Feature extraction from log-mel spectrograms using CNNs

I am currently working on an ASR-related project in which I would like to combine Convolutional Neural Network with GRU Network and CTC loss function.
The idea is to use the CNN to extract representative features from log-mel spectrograms, and then pass the resulting feature maps as input to the GRU network, after first reducing the dimensions of the maps to (Batch Size x C = 1 x H x W).

I have read the publications on this topic, but I have not found information on whether such a solution makes sense. I know that log-mel spectrograms contain features extracted from audio files, but I would like to make the features more meaningful.

I was planning to use the feature extraction module from the VGG-16 network, but my spectrograms have dimensions of 1x23xW, where W ranges from 600 to 1500 (I made the padding up to the maximum width in the batch), and I cannot then use this module to fine-tune the model and apply it to the GRU because of the discrepancy in the dimensions of the images.

Can you tell me what kind of CNN to use to extract features from spectrograms of such dimensions? I would also appreciate knowing if it makes sense to use CNNs in such a case.

have a look at the wav2vec2 paper by facebook ai. They are not using melspectograms but use convolutions directly on the raw audio data, but the idea of combining a convolutional network for feature extraction and a transformer/recurrent type network for processing these features is used there as well.

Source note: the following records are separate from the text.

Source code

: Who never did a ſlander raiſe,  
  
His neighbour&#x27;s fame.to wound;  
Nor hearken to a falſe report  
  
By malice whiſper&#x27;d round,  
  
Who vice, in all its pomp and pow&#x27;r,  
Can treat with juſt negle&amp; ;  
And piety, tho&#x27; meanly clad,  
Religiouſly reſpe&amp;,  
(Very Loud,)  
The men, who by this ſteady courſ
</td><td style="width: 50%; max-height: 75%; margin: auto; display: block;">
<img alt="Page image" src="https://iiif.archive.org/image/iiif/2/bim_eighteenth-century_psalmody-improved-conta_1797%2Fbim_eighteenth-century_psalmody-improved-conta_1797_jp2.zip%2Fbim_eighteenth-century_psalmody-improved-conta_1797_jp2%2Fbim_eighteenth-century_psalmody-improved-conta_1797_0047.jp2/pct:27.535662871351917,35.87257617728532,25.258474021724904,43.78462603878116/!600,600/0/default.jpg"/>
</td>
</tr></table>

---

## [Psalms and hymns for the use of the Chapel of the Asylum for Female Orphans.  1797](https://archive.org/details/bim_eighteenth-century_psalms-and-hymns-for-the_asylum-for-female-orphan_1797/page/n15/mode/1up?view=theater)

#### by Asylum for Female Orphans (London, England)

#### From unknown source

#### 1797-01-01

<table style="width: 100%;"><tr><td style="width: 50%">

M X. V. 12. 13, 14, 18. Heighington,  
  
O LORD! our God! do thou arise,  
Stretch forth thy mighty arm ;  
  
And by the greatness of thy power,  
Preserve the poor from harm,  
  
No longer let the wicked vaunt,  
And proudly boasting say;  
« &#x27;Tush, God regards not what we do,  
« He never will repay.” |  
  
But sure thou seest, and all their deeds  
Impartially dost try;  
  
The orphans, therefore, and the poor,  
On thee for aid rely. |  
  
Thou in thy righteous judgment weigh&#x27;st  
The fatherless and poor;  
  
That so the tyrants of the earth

As far as I remember Wav2Vec 2.0 uses 1D convolutional layer applied for each time frame of raw audio data. As a result there is created a matrix which rows correspond to vectors extracted with CNN and columns represent time steps. In general - the idea is the same, but I would like to apply CNN to log-mel spectrograms and then pass the output into GRU network. The main question is - Will the use of CNNs produce a better representation of features from spectrograms? And what information can I extract by applying convolutional layers in terms of speech representation?